Shaquille O’Neal had a second custom aquarium installed last month.

There’s something fishy going on at Shaquille O’Neal’s $10 million mansion in the Isleworth community.

O’Neal wanted to convert his billiards room into an Egyptian-themed cigar bar with an aquarium that would make a statement. So he turned to his friends at Acrylic Tank Manufacturing, the team that designs and builds custom aquariums for celebrities on Animal Planet’s show “Tanked.”

O’Neal had an aquarium at his home in Los Angeles, but because it was built into the wall, he had to leave it behind when he was traded to the Miami Heat.

Last year, he called on Wayde King, Brett Raymer and the rest of the ATM team to build a new tank in his Windermere home. The aquarium’s facade is part of a real diesel truck, and it is filled with tangs, a grouper, a puffer and other fish and corals. Looking Glass Aquariums, an Orlando-area company that partners locally with ATM, maintains the tank.

Bill Hamel, center, and OSC employees Michael Cullen and Zakary Shafer
Bill Hamel, center, and OSC employees Michael Cullen and Zakary Shafer

But one tank wasn’t enough. O’Neal decided he wanted to install a second tank in his home this year that would feature one highly prized fish: the bumblebee grouper, one of the biggest types of fish found around coral reefs.

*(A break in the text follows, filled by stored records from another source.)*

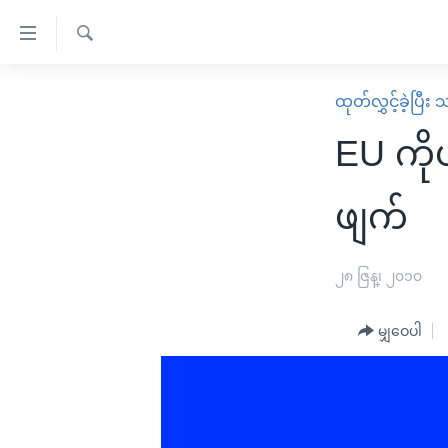
သုံး
ရ
ရှာဖွေ
လွယ်ကူ
မူလစာမျက်နှာ
ထုတ်လွှင့်ခဲ့ပြီ
ရ
စေ
မြန်မာ
လာ
EU ကိုယ
သည့်
ဒ်
ကမ္ဘာ့သတင်းများ
Link
ဗွီဒီယို
နိုင်ငံတကာ
ဖျက်
များ
သတင်းလွတ်လပ်ခွင့်
အမေရိကန်
ပင်မ
ရပ်ဝန်းတခု လမ်းတခု အလွန်
တရုတ်
၂၈ ဇြန္၊ ၂၀၁၀
အကြောင်းအရာ
အင်္ဂလိပ်စာလေ့လာမယ်
အစ္စရေး-ပါလက်စတိုင်း
သို့
မျှဝေပါ
အပတ်စဉ်ကဏ္ဍများ
အမေရိကန်သုံးအီဒီယံ
ကျော်
ကြည့်
ရေဒီယိုနှင့်ရုပ်သံ အချက်အလက်များ
မကြေးမုံရဲ့ အင်္ဂလိပ်စာ
ရေဒီယို
ရန်
ရေဒီယို/တီဗွီအစီအစဉ်
ရုပ်ရှင်ထဲက အင်္ဂလိပ်စာ
တီဗွီ
ပင်မ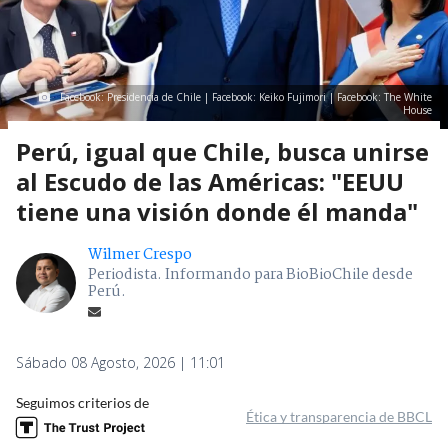
Facebook: Presidencia de Chile | Facebook: Keiko Fujimori | Facebook: The White
House
Perú, igual que Chile, busca unirse
al Escudo de las Américas: "EEUU
tiene una visión donde él manda"
Wilmer Crespo
Periodista. Informando para BioBioChile desde
Perú.
Sábado 08 Agosto, 2026 | 11:01
Seguimos criterios de
Ética y transparencia de BBCL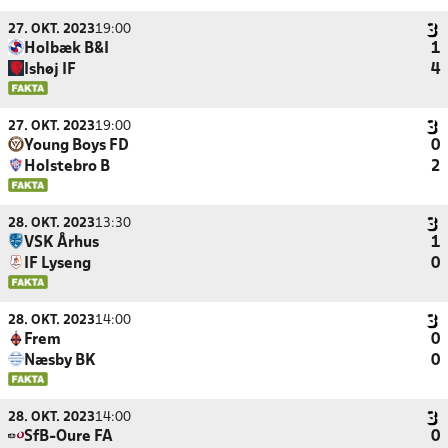
27. OKT. 2023
19:00
Holbæk B&I
1
Ishøj IF
4
27. OKT. 2023
19:00
Young Boys FD
0
Holstebro B
2
28. OKT. 2023
13:30
VSK Århus
1
IF Lyseng
0
28. OKT. 2023
14:00
Frem
0
Næsby BK
0
28. OKT. 2023
14:00
SfB-Oure FA
0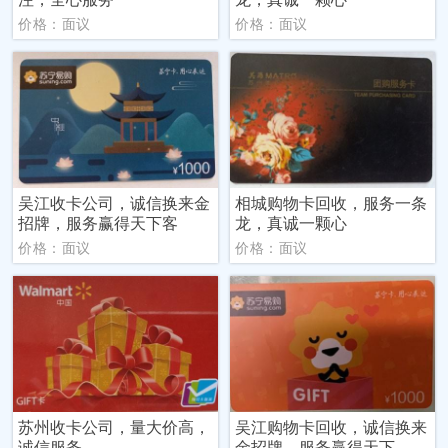
价格：面议
价格：面议
吴江收卡公司，诚信换来金
相城购物卡回收，服务一条
招牌，服务赢得天下客
龙，真诚一颗心
价格：面议
价格：面议
苏州收卡公司，量大价高，
吴江购物卡回收，诚信换来
诚信服务
金招牌，服务赢得天下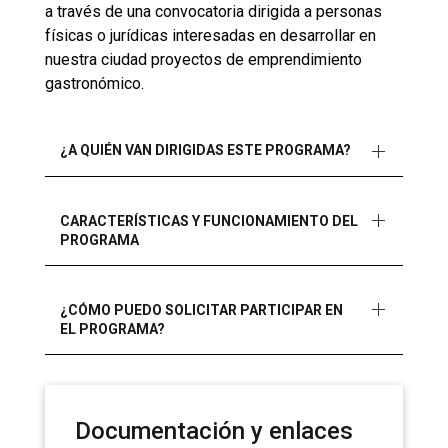
a través de una convocatoria dirigida a personas
físicas o jurídicas interesadas en desarrollar en
nuestra ciudad proyectos de emprendimiento
gastronómico.
¿A QUIÉN VAN DIRIGIDAS ESTE PROGRAMA?
CARACTERÍSTICAS Y FUNCIONAMIENTO DEL
PROGRAMA
¿CÓMO PUEDO SOLICITAR PARTICIPAR EN
EL PROGRAMA?
Documentación y enlaces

“Shaq knew he wanted this fish, and we designed what else could go around it safely,” said Bill Hamel, owner of Looking Glass Aquariums and a former resident of Windermere.

Other fish in the new tank include a three-foot eel and some smaller groupers.

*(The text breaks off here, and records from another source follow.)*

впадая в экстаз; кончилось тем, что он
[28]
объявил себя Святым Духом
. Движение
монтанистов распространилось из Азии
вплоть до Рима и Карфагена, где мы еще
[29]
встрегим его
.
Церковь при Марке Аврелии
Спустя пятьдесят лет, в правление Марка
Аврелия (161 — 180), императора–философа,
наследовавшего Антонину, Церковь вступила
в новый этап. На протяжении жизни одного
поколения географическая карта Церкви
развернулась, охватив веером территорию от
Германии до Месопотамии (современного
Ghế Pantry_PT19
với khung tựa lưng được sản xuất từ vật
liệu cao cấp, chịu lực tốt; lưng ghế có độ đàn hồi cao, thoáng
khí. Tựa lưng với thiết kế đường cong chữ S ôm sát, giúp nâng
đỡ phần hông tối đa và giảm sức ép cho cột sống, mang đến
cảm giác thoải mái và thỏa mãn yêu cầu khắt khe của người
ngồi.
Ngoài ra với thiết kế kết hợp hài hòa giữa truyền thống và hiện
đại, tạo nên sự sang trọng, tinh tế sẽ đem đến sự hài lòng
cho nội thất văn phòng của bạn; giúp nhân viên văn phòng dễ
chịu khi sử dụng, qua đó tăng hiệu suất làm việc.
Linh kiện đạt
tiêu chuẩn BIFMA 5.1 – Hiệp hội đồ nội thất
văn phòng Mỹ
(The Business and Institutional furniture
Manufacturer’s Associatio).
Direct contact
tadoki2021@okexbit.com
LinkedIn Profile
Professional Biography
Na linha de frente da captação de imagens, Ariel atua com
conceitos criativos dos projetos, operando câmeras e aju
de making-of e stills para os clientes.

O’Neal’s grouper is currently about 2 feet long and weighs 30 pounds, but it is nowhere near fully grown. The species can get up to about 8 feet long and weigh about 800 pounds.

When the fish outgrows O’Neal’s 800-gallon tank, it will be relocated to SEA LIFE Aquarium

Orlando.

“He’s pretty good in Shaq’s tank for maybe two years,” Hamel said.

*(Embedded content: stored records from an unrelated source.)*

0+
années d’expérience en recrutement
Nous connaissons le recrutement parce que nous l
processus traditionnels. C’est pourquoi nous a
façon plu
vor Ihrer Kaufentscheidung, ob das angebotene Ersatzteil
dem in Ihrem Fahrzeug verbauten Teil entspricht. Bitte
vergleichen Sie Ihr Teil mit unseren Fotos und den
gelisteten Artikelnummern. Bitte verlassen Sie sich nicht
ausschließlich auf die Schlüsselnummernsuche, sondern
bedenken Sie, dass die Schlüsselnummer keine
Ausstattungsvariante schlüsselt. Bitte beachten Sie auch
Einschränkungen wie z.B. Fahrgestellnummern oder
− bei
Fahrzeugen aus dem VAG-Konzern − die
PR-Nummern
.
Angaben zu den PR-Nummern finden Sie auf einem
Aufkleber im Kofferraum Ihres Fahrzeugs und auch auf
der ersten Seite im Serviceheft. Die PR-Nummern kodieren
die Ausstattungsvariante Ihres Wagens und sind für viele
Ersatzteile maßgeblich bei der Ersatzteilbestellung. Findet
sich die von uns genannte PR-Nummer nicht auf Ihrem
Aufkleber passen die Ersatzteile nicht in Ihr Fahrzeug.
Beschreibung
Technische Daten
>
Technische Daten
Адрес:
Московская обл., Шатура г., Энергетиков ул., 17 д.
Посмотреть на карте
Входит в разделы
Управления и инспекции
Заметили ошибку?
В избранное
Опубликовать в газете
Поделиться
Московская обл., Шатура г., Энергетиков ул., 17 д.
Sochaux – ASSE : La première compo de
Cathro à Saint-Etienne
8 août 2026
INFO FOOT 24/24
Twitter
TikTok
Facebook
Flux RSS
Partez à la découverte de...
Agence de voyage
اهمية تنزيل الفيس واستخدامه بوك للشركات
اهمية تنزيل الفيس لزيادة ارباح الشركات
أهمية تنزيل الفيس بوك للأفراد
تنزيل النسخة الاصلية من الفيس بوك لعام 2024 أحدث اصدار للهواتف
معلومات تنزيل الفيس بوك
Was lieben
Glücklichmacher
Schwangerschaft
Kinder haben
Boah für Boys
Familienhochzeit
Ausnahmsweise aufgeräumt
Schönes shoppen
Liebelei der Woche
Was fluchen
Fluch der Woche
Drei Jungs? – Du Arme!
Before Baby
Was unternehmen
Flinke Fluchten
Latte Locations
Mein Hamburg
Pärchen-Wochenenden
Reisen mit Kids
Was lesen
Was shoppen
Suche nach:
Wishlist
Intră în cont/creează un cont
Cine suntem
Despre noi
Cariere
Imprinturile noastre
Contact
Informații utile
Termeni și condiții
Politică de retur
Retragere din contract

The tank that now houses the grouper is triangular and can be viewed from anywhere in the room. Its facade features Sphinx-like figures and O’Neal’s career nicknames, such as Diesel and Superman, in Egyptian hieroglyphics.

To see the tank and O’Neal’s reaction to its reveal, watch “Tanked” at 10 p.m. Friday, Nov. 20, on Animal Planet.

O’Neal’s top priority for the new tank was to have a bumblebee grouper.
O’Neal’s top priority for the new tank was to have a bumblebee grouper.